The listing below must be given again in full, exactly.

__________

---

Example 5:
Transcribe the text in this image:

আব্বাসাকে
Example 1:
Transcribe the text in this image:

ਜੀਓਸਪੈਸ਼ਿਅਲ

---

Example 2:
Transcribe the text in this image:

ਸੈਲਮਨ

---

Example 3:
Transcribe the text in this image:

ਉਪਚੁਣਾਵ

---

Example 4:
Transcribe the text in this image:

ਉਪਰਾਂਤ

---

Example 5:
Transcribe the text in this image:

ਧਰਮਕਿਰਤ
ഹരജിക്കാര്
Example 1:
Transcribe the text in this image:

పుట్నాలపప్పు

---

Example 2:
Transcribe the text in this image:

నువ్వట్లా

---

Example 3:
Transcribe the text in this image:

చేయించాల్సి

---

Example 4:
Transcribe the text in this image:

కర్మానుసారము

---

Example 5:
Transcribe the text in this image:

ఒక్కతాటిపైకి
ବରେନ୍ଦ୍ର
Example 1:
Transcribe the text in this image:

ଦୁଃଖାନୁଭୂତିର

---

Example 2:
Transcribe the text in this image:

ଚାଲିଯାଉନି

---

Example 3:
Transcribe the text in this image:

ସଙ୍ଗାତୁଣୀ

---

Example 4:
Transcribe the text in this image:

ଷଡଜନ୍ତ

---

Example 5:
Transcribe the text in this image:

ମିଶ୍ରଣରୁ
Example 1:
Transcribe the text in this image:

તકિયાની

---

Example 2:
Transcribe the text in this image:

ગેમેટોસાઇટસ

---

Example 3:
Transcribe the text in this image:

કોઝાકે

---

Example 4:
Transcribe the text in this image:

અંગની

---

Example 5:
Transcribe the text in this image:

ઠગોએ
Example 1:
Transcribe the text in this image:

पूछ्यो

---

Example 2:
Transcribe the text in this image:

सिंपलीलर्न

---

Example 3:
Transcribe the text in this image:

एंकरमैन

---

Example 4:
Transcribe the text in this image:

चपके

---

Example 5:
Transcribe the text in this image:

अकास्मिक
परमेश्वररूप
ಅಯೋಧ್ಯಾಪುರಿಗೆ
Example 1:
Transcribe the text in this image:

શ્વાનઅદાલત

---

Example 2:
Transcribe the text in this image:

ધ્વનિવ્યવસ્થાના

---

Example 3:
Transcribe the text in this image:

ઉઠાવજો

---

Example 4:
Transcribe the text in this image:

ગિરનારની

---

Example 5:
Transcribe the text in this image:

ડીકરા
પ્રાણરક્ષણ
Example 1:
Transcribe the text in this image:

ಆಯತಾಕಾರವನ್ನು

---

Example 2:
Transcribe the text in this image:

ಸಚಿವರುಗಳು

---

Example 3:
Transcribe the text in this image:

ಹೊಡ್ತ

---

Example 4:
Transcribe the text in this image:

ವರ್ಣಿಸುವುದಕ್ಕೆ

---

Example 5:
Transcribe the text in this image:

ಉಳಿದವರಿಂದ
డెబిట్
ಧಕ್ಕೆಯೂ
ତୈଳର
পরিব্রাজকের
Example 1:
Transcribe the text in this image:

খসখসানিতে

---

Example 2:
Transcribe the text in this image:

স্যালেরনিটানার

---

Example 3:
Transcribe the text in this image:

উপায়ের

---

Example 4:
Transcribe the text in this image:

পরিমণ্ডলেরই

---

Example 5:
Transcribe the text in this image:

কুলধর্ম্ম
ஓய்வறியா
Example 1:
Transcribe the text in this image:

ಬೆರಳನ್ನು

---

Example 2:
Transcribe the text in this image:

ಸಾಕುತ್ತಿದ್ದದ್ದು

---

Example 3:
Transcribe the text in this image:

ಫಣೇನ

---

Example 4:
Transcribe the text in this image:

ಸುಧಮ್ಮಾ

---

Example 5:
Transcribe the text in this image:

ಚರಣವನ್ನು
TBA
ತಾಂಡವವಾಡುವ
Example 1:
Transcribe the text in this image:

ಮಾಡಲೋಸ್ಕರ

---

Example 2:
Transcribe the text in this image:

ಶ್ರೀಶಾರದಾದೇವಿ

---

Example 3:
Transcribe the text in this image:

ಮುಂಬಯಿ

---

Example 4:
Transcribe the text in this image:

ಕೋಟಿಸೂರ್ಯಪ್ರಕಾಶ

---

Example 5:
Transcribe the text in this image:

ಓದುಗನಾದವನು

__________

§ **Output**:
---

Example 5:
Transcribe the text in this image:

আব্বাসাকে
Example 1:
Transcribe the text in this image:

ਜੀਓਸਪੈਸ਼ਿਅਲ

---

Example 2:
Transcribe the text in this image:

ਸੈਲਮਨ

---

Example 3:
Transcribe the text in this image:

ਉਪਚੁਣਾਵ

---

Example 4:
Transcribe the text in this image:

ਉਪਰਾਂਤ

---

Example 5:
Transcribe the text in this image:

ਧਰਮਕਿਰਤ
ഹരജിക്കാര്
Example 1:
Transcribe the text in this image:

పుట్నాలపప్పు

---

Example 2:
Transcribe the text in this image:

నువ్వట్లా

---

Example 3:
Transcribe the text in this image:

చేయించాల్సి

---

Example 4:
Transcribe the text in this image:

కర్మానుసారము

---

Example 5:
Transcribe the text in this image:

ఒక్కతాటిపైకి
ବରେନ୍ଦ୍ର
Example 1:
Transcribe the text in this image:

ଦୁଃଖାନୁଭୂତିର

---

Example 2:
Transcribe the text in this image:

ଚାଲିଯାଉନି

---

Example 3:
Transcribe the text in this image:

ସଙ୍ଗାତୁଣୀ

---

Example 4:
Transcribe the text in this image:

ଷଡଜନ୍ତ

---

Example 5:
Transcribe the text in this image:

ମିଶ୍ରଣରୁ
Example 1:
Transcribe the text in this image:

તકિયાની

---

Example 2:
Transcribe the text in this image:

ગેમેટોસાઇટસ

---

Example 3:
Transcribe the text in this image:

કોઝાકે

---

Example 4:
Transcribe the text in this image:

અંગની

---

Example 5:
Transcribe the text in this image:

ઠગોએ
Example 1:
Transcribe the text in this image:

पूछ्यो

---

Example 2:
Transcribe the text in this image:

सिंपलीलर्न

---

Example 3:
Transcribe the text in this image:

एंकरमैन

---

Example 4:
Transcribe the text in this image:

चपके

---

Example 5:
Transcribe the text in this image:

अकास्मिक
परमेश्वररूप
ಅಯೋಧ್ಯಾಪುರಿಗೆ
Example 1:
Transcribe the text in this image:

શ્વાનઅદાલત

---

Example 2:
Transcribe the text in this image:

ધ્વનિવ્યવસ્થાના

---

Example 3:
Transcribe the text in this image:

ઉઠાવજો

---

Example 4:
Transcribe the text in this image:

ગિરનારની

---

Example 5:
Transcribe the text in this image:

ડીકરા
પ્રાણરક્ષણ
Example 1:
Transcribe the text in this image:

ಆಯತಾಕಾರವನ್ನು

---

Example 2:
Transcribe the text in this image:

ಸಚಿವರುಗಳು

---

Example 3:
Transcribe the text in this image:

ಹೊಡ್ತ

---

Example 4:
Transcribe the text in this image:

ವರ್ಣಿಸುವುದಕ್ಕೆ

---

Example 5:
Transcribe the text in this image:

ಉಳಿದವರಿಂದ
డెబిట్
ಧಕ್ಕೆಯೂ
ତୈଳର
পরিব্রাজকের
Example 1:
Transcribe the text in this image:

খসখসানিতে

---

Example 2:
Transcribe the text in this image:

স্যালেরনিটানার

---

Example 3:
Transcribe the text in this image:

উপায়ের

---

Example 4:
Transcribe the text in this image:

পরিমণ্ডলেরই

---

Example 5:
Transcribe the text in this image:

কুলধর্ম্ম
ஓய்வறியா
Example 1:
Transcribe the text in this image:

ಬೆರಳನ್ನು

---

Example 2:
Transcribe the text in this image:

ಸಾಕುತ್ತಿದ್ದದ್ದು

---

Example 3:
Transcribe the text in this image:

ಫಣೇನ

---

Example 4:
Transcribe the text in this image:

ಸುಧಮ್ಮಾ

---

Example 5:
Transcribe the text in this image:

ಚರಣವನ್ನು
TBA
ತಾಂಡವವಾಡುವ
Example 1:
Transcribe the text in this image:

ಮಾಡಲೋಸ್ಕರ

---

Example 2:
Transcribe the text in this image:

ಶ್ರೀಶಾರದಾದೇವಿ

---

Example 3:
Transcribe the text in this image:

ಮುಂಬಯಿ

---

Example 4:
Transcribe the text in this image:

ಕೋಟಿಸೂರ್ಯಪ್ರಕಾಶ

---

Example 5:
Transcribe the text in this image:

ಓದುಗನಾದವನು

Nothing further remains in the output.